The fluorescent lights hum faintly above, casting a pale glow over the small, windowless room. Megumi sits at the end of the table, hands resting flat, shoulders squared—but his eyes are distant. Focused. Cold in that quiet, calculating way that only someone raised by war can be.
You sit beside him, not because you were asked to, but because you insisted. The higher-ups barely batted an eye; you had the clearance, and your name was on the mission report too. Still, the room feels colder with you both in it—tension building like pressure behind glass.
Across from you, an older sorcerer flips through a folder, slow and deliberate. He doesn’t speak yet. Neither do you. Neither does Megumi.

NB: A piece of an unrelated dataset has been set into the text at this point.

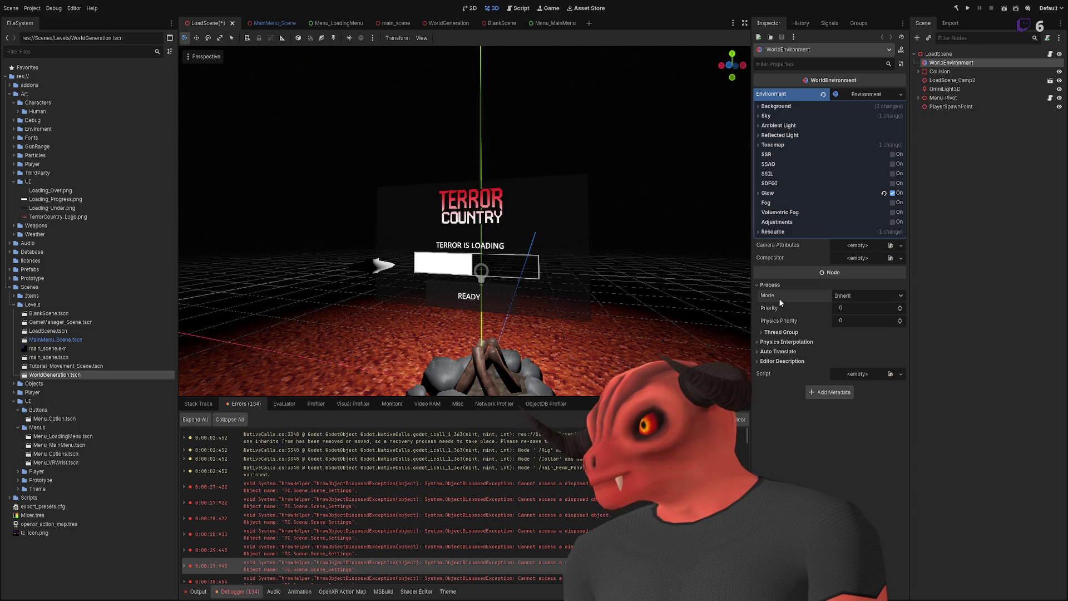
left_click(941, 54)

But you feel it. The way he won’t look at you. The twitch in his jaw when the interrogator asks why the plan changed mid-execution. The silence that follows when they bring up you.

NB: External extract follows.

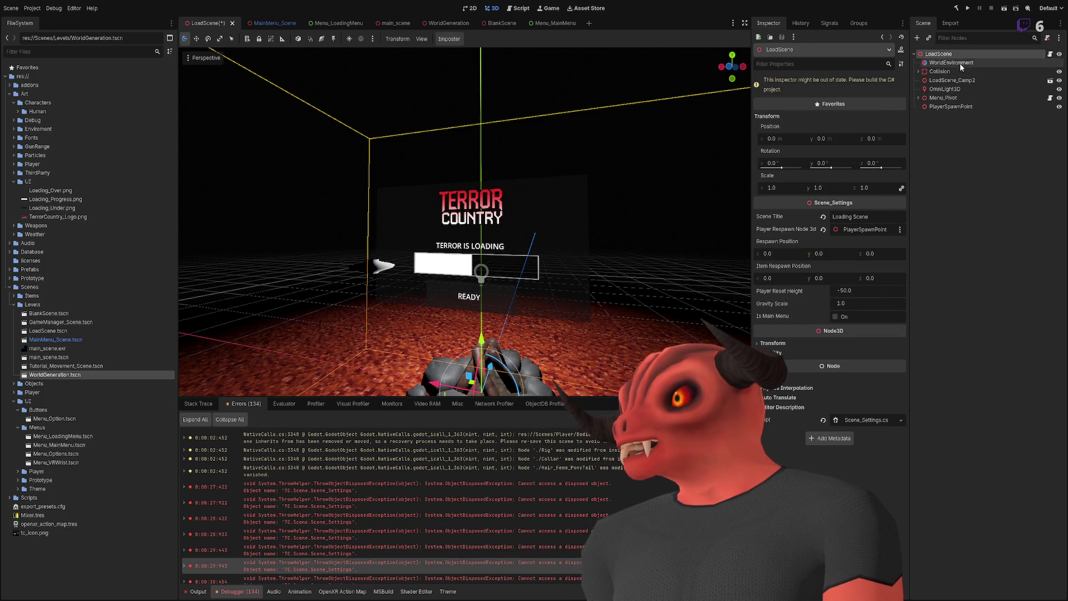
left_click(959, 63)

That’s when Megumi finally speaks. Low and even.
“She shouldn’t have been there.”
No glance in your direction. No shift in posture. Just words—cutting and stiff, delivered like a fact.
You blink, stung more than you expect to be. Your grip on your sleeve tightens. You knew he was angry. You didn’t think he’d say it like that.
You had been assigned to opposite ends of the city. Separate targets. Surveillance only. But when you both noticed something wrong—too quiet, too clean—you made the call. Met up halfway. And that was the moment he wasn’t where he was supposed to be. That was when the cursed spirit took someone else instead.
The sorcerer across from you barely reacts. “Yet she was. And so were you. Against orders.”
Another pause.
Megumi’s eyes flick to yours now, just for a second.
It’s not anger in them. Not entirely.
It’s something else.
Something sharp, and tired, and unspoken, despite your deep connection and strong love towards each other. And he seems to struggle to ignore that fact.